Keeping the popularity of basketball in mind, as well, the church built two full-sized high school basketball courts in the center. The facility also features four volleyball courts. The choices have proven successful, as 408 families currently have memberships to the gym and fitness center, with nearly 300 adults participating in the basketball leagues, more than 200 in the volleyball leagues, and more than 250 children in the Hoopsters Basketball Leagues for kindergarteners through third graders.
Are Team Sports Giving Way to Individual Fitness?
Churches that are planning their sports facility should consider what sports and fitness facilities the community already has available, what resources the community might lack, and the demographics of the church congregation and the community. "You might think an ice rink would be great for a Canadian church, but maybe there are already three other ice rinks in the town," Linville says. "In many cases, basketball courts will be the most relevant choice."
With team sports giving way to extreme sports in the hearts and minds of teenagers, and the baby boomer population leaning toward health and fitness over competitive sports, the face of sports fitness facilities in churches is changing.
"Team sports seem to be waning a little bit and individual personal trainers and fitness equipment are on the upswing. When you look at our society in general, it's moved toward fitness rather than competition," Linville says.
If boomers and seniors make up a large part of your demographic, you'll want to spend money on high quality workout equipment, which is, again, worth the long-term investment. For instance, older or "de-conditioned" adults (those who can't lift more than 10 lbs. or struggle to perform "everyday activities") will appreciate exercise bicycles with wide, comfortable seats and large, easy-to-read displays that are simple to understand. The younger generation will be attracted by individual "extreme-sports" activities such as a rock-climbing wall or small skate park. "Some churches try to reach the younger generation through the three Bs,'" Linville says. "The blades, the boards, and the bikes."
Paying For It All
Of course, your church wants to construct a premier facility with amenities to attract every demographic, featuring high quality construction in a safe, secure environment.

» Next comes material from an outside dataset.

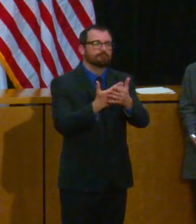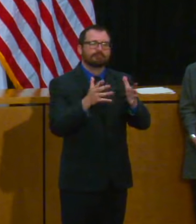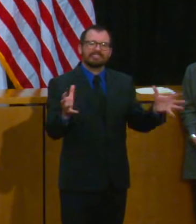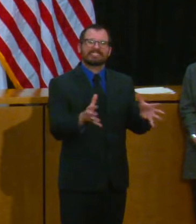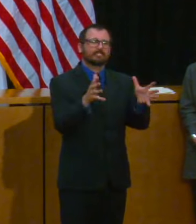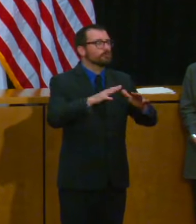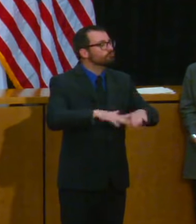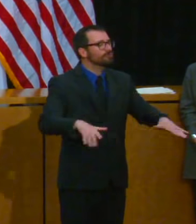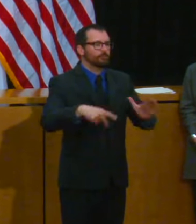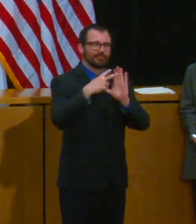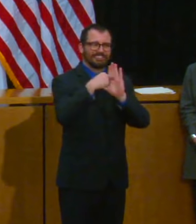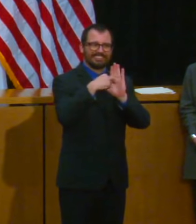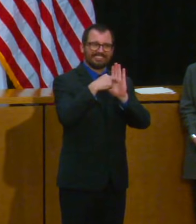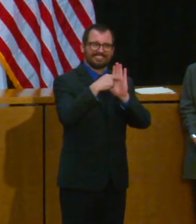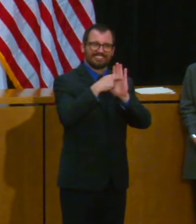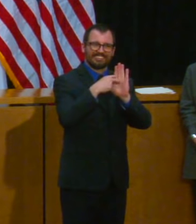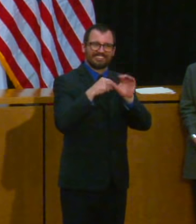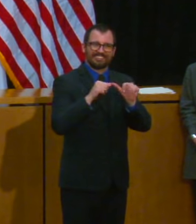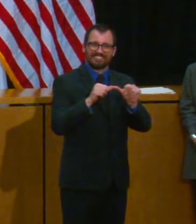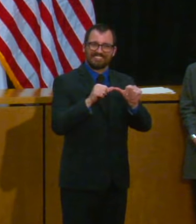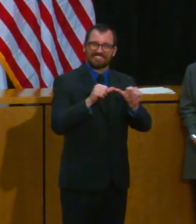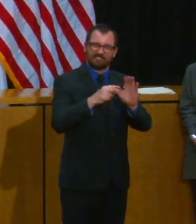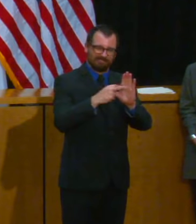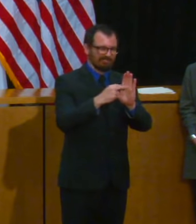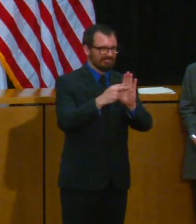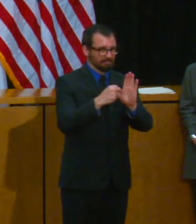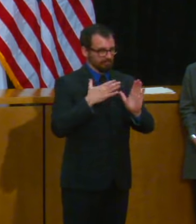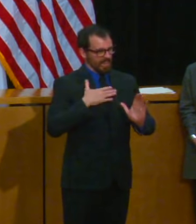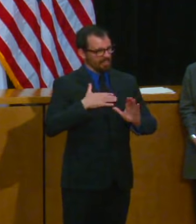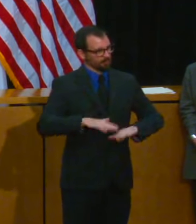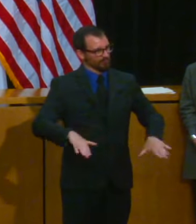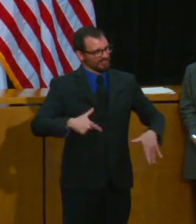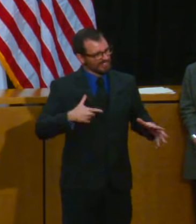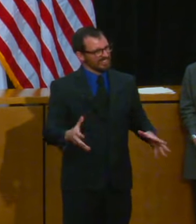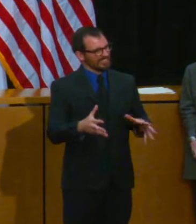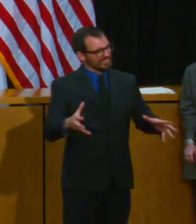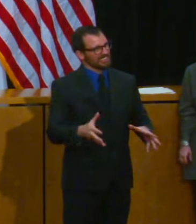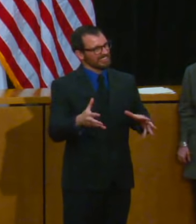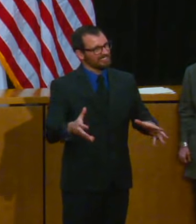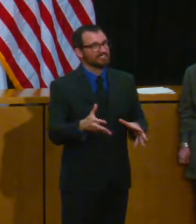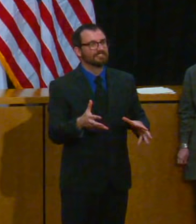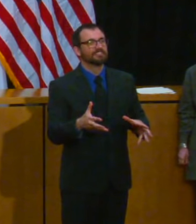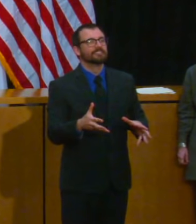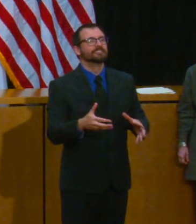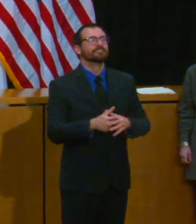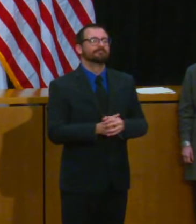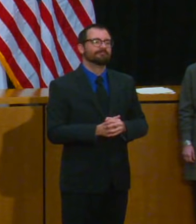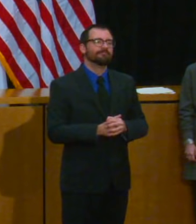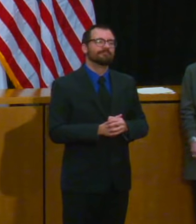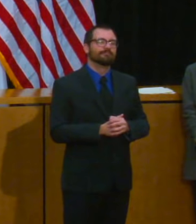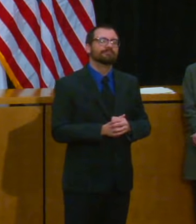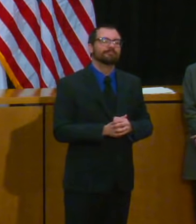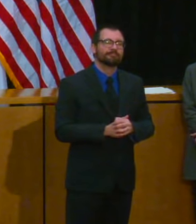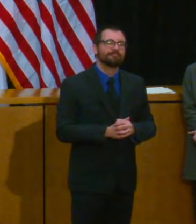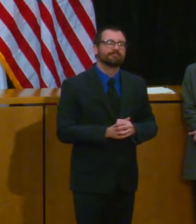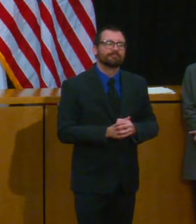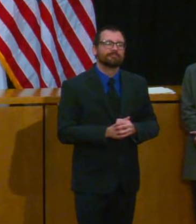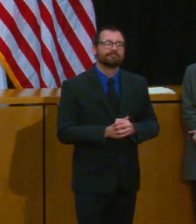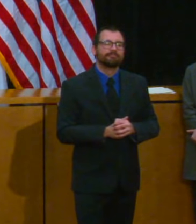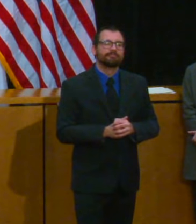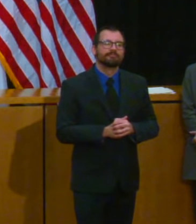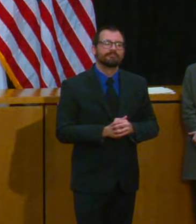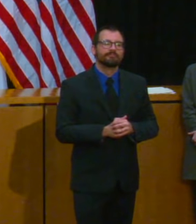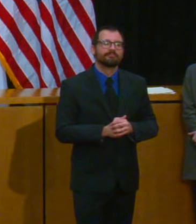hers decided to create a book club because it would give the two of them plus a number of their friends a reason to chat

But how can you afford it?
Sports facilities are one area of ministry that can actually be structured to "pay for themselves" with time. A snack bar or small restaurant in a lounge area of the gymnasium will attract parents while children play sports. A coffee or smoothie bar can become a social meeting place after workouts for adults. You can even set up a small shop to sell workout gear with your church logo on it, from Pilates mats to sports bottles or t-shirts. If you have the space and there's demand in your community for it, an indoor or outdoor batting cage will attract people to the facility and you can pay a small fee for cage time. "There are some interesting, creative ways to make money and the building becomes much more affordable," Linville says.

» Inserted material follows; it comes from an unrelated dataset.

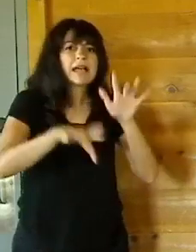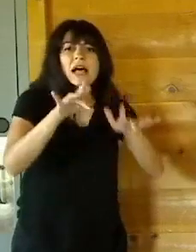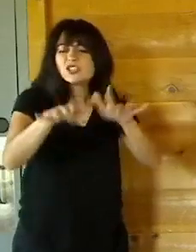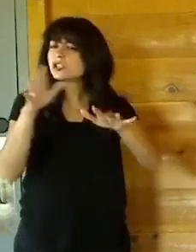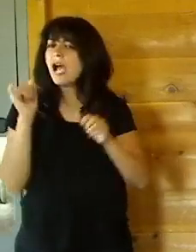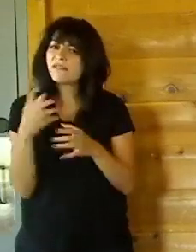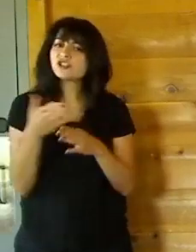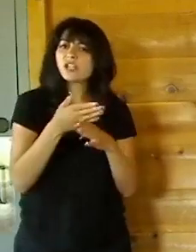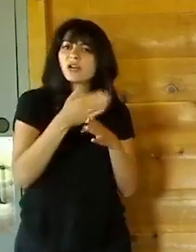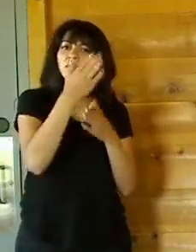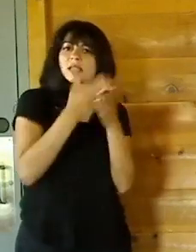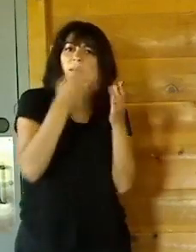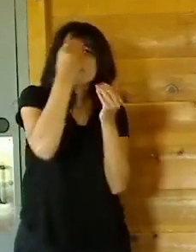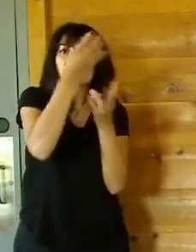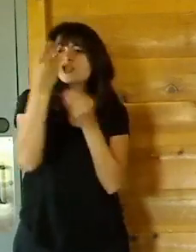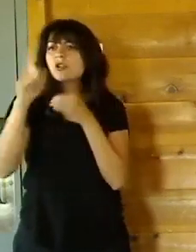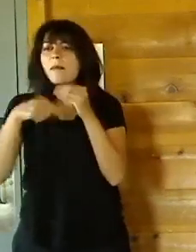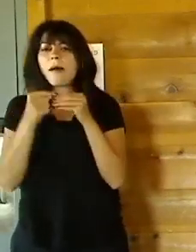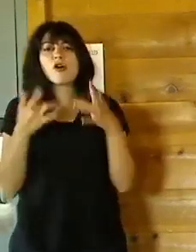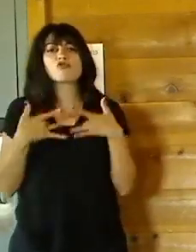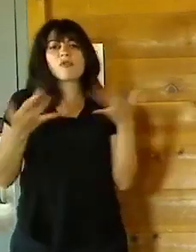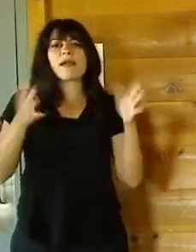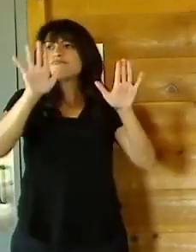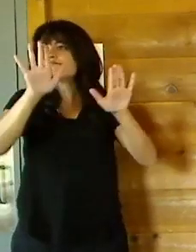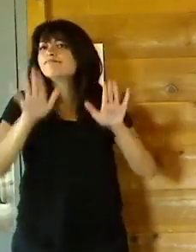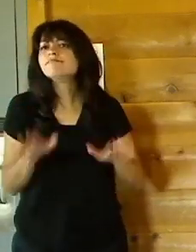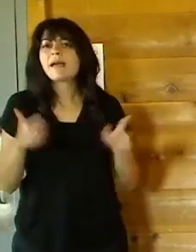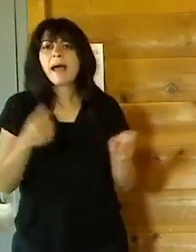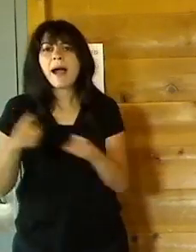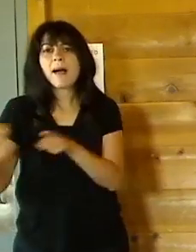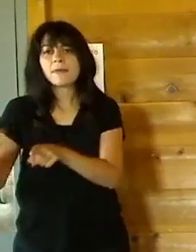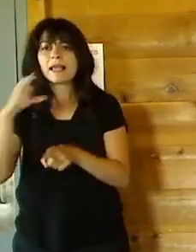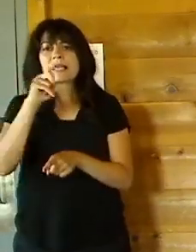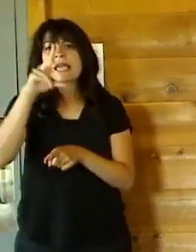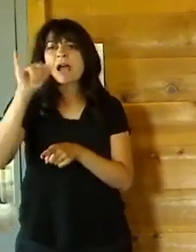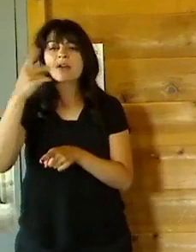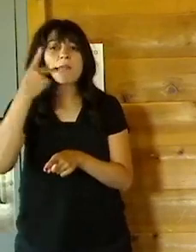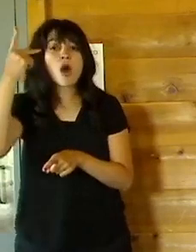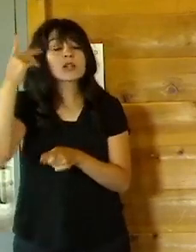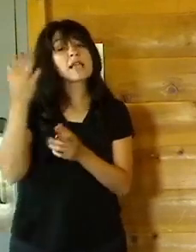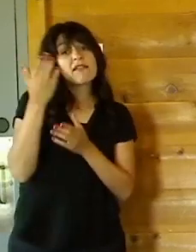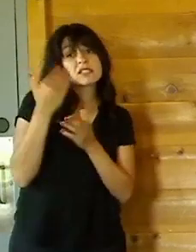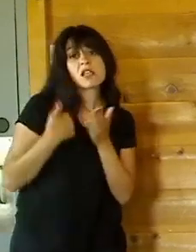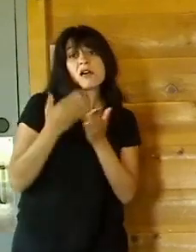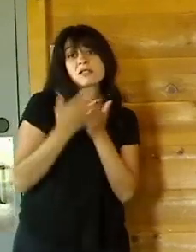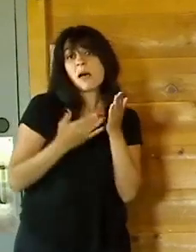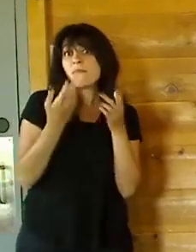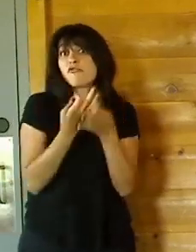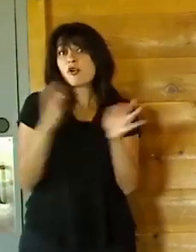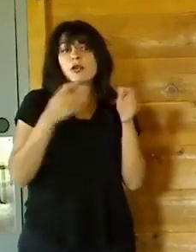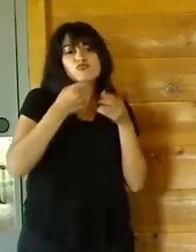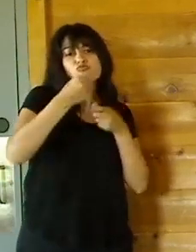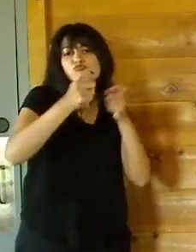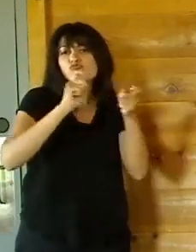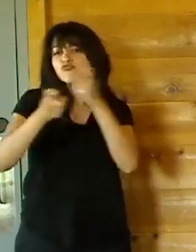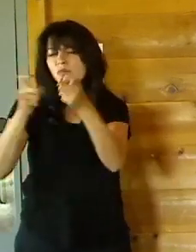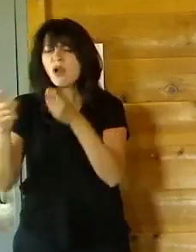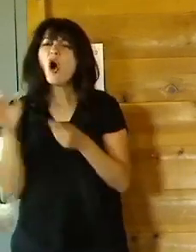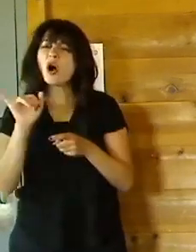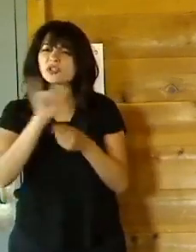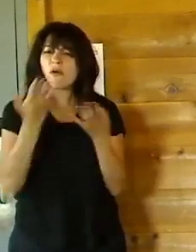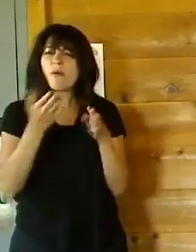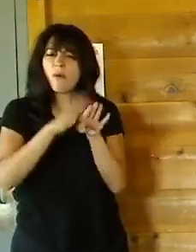all the great things happening in our county parks. So we'll have some fun giveaways from parks. We'll have all of our literature and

If you find your church's budget is stretched to the max, you may consider a multi-use facility. The "gymnatorium" or "sanctanasium" concept has grown in popularity in recent years.
This can be accomplished through rolling bleachers, moveable basketball nets, and even moving altars that can be erected and torn down before and after services. Most churches that have a multi-use facility hold worship services on Sunday mornings and use the facility as a sports center the rest of the week.
A multi-use facility creates wear-and-tear on the facility and on church members, who are often charged with the task of building and tearing down the sanctuary and gymnasium, but the cost benefitand outreach potentialis great. "Your facility will be used almost 24/7," Linville adds.
You can't ask for a better return on your investment than to have people inside your church, open to receiving the Word, every day of the week.